Saat ini, PTFI tengah memfinalisasi dokumen permohonan resmi perpanjangan kontrak tersebut. Manajemen menargetkan pengajuan berkas dapat terlaksana pada 2026. Kesepakatan baru diharapkan tidak hanya memperpanjang usia produksi Grasberg, tetapi juga memberikan kepastian bagi investasi jangka panjang.
Sejalan dengan peta jalan itu, perusahaan bersiap melanjutkan eksplorasi, melakukan studi pengembangan lanjutan, serta memperluas cakupan program sosial di wilayah operasionalnya.
FCX saat ini masih mengenggam 48,76 persen saham PTFI dan memegang kendali sebagai pengelola operasional tambang.
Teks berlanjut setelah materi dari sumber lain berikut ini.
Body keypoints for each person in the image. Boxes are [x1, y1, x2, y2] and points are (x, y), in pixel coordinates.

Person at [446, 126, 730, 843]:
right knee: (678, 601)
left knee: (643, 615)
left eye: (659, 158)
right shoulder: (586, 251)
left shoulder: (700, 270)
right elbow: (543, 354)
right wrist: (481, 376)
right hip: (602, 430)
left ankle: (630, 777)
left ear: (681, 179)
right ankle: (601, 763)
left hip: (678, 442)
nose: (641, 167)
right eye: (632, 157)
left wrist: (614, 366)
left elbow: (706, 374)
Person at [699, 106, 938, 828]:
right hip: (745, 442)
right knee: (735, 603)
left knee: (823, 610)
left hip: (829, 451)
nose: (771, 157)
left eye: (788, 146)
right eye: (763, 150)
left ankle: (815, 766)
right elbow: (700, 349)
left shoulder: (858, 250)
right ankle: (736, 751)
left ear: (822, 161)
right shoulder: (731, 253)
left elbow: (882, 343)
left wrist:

Kinerja keuangan PTFI pun masih dikonsolidasikan penuh ke dalam laporan keuangan Freeport-McMoRan.
PTFI mengelola salah satu cadangan mineral terbesar di dunia. Setelah merampungkan investasi multi-years, perusahaan kini sukses mengoperasikan tiga tambang bawah tanah utama—Grasberg Block Cave, Deep Mill Level Zone (DMLZ), dan Big Gossan—serta telah memperluas kapasitas fasilitas penggilingannya.